Your answer must be the full listing, word for word, with no images in it.

Dataset section.

·····

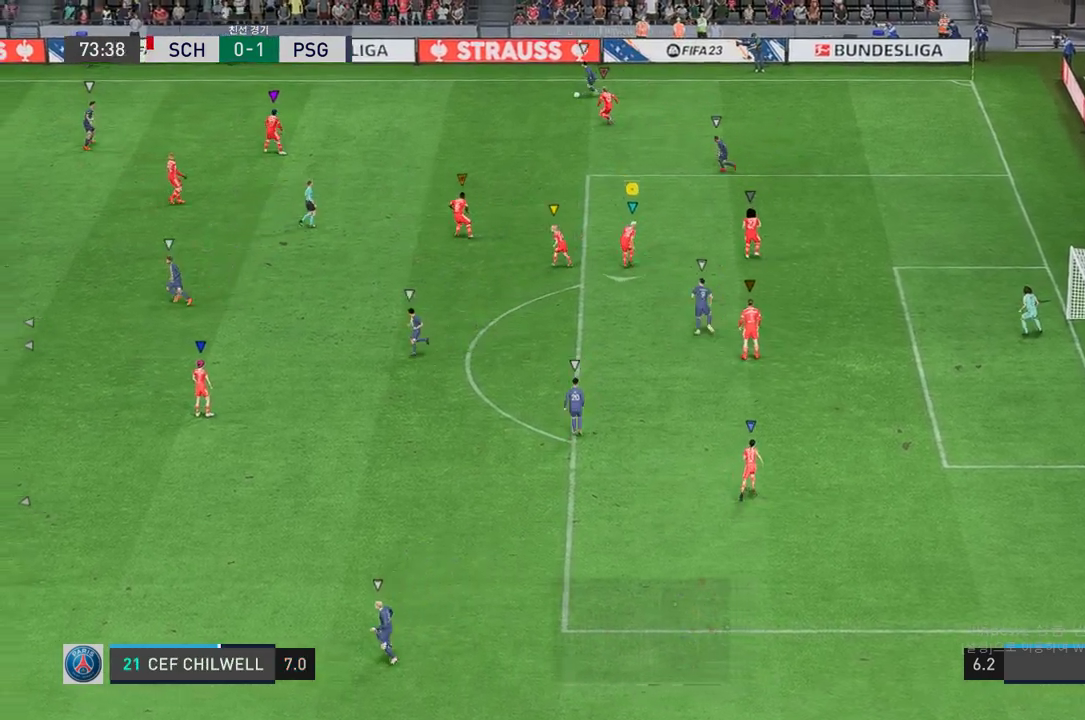
{"buttons": [], "left_stick": "up-left", "right_stick": "center", "events": [[17, "left_stick", "down-left"], [151, "left_stick", "left"], [235, "R2", "up"], [386, "left_stick", "up-left"]]}
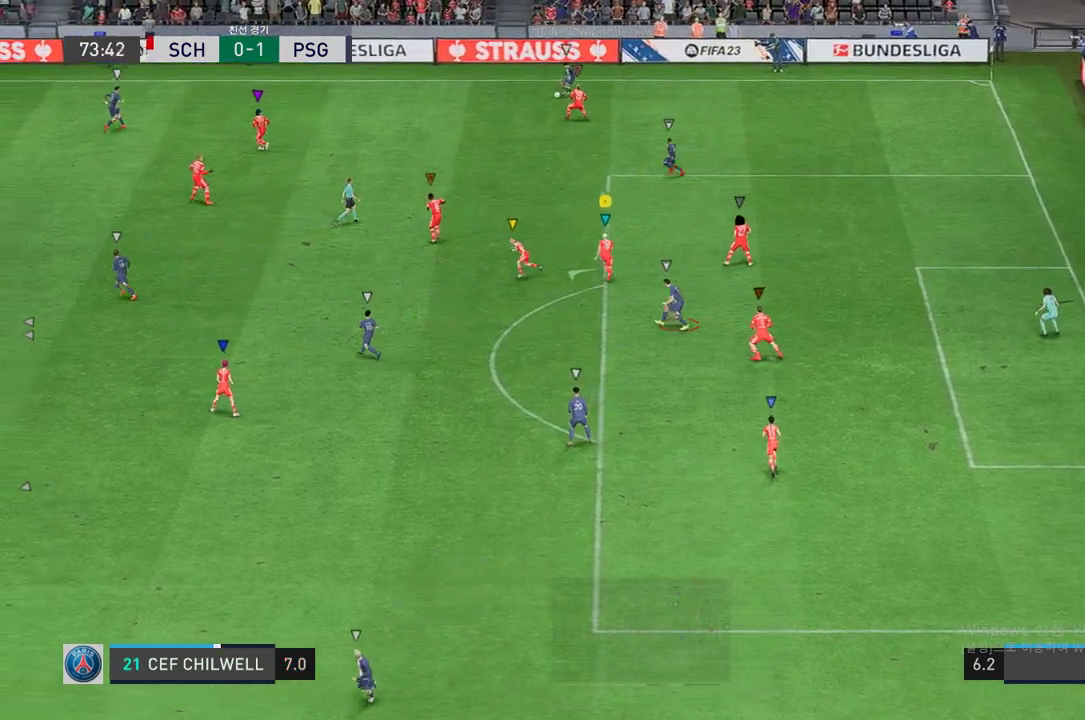
{"buttons": ["L2"], "left_stick": "center", "right_stick": "center", "events": [[319, "left_stick", "center"], [453, "L2", "down"]]}
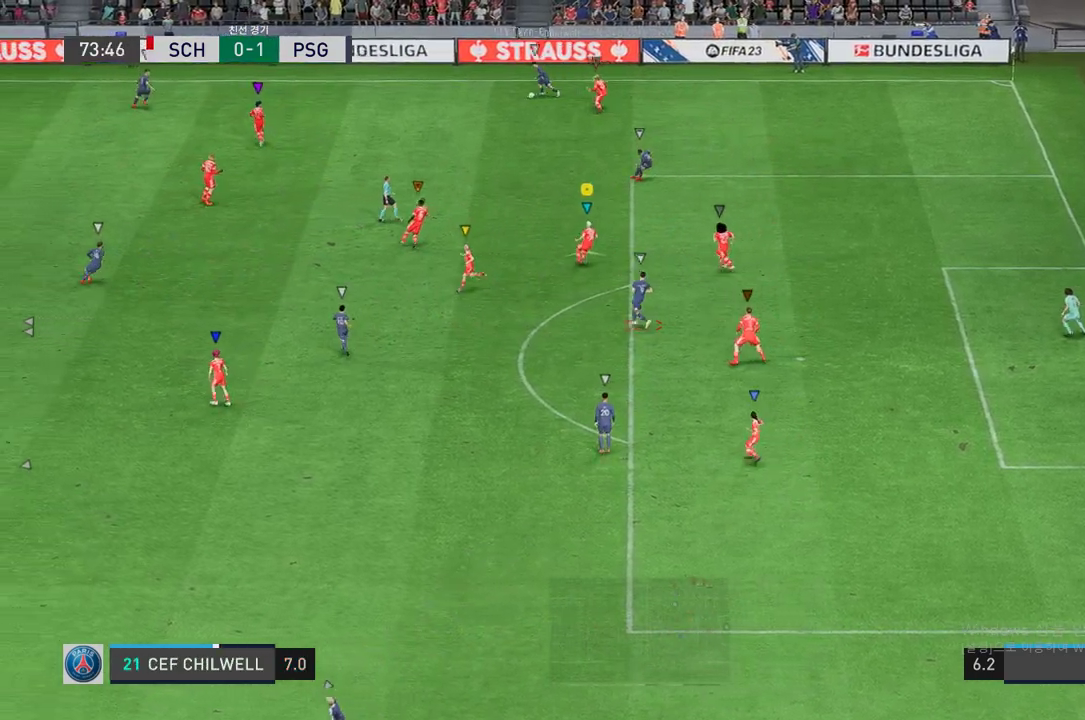
{"buttons": ["L2", "R2"], "left_stick": "up-right", "right_stick": "center", "events": [[84, "left_stick", "up"], [184, "R2", "down"], [285, "left_stick", "up-right"]]}
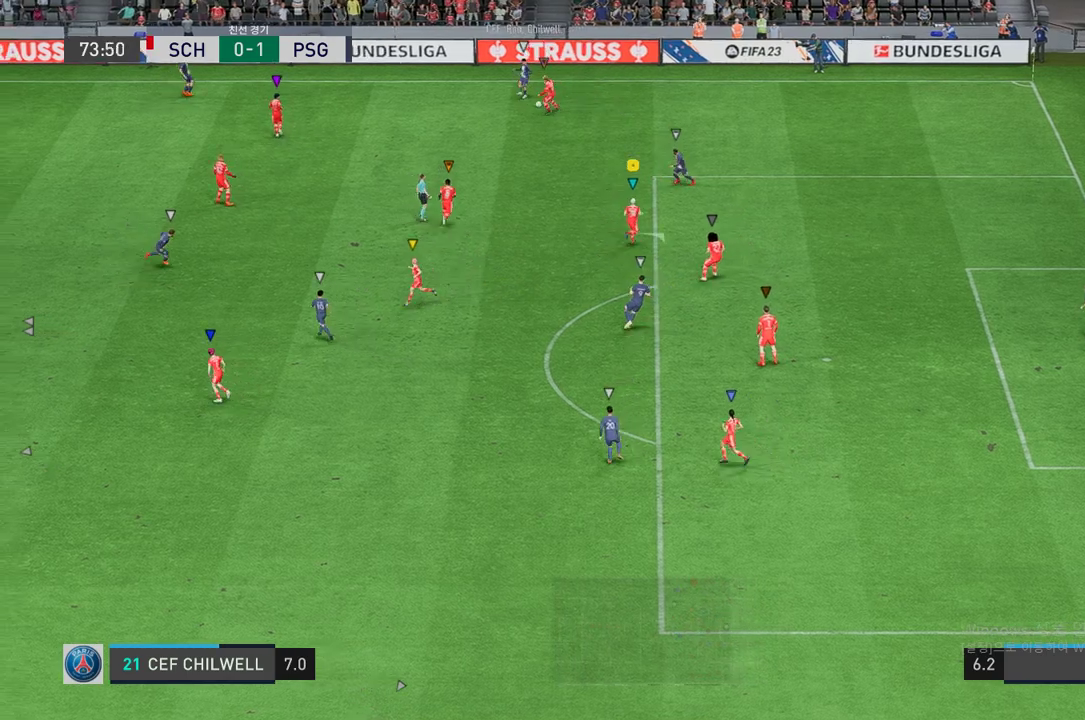
{"buttons": ["L2", "R2"], "left_stick": "up-right", "right_stick": "center", "events": [[385, "left_stick", "up-left"], [503, "left_stick", "up-right"]]}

·····

Answer to this problem.
{"buttons": [], "left_stick": "up-left", "right_stick": "center", "events": [[17, "left_stick", "down-left"], [151, "left_stick", "left"], [235, "R2", "up"], [386, "left_stick", "up-left"]]}
{"buttons": ["L2"], "left_stick": "center", "right_stick": "center", "events": [[319, "left_stick", "center"], [453, "L2", "down"]]}
{"buttons": ["L2", "R2"], "left_stick": "up-right", "right_stick": "center", "events": [[84, "left_stick", "up"], [184, "R2", "down"], [285, "left_stick", "up-right"]]}
{"buttons": ["L2", "R2"], "left_stick": "up-right", "right_stick": "center", "events": [[385, "left_stick", "up-left"], [503, "left_stick", "up-right"]]}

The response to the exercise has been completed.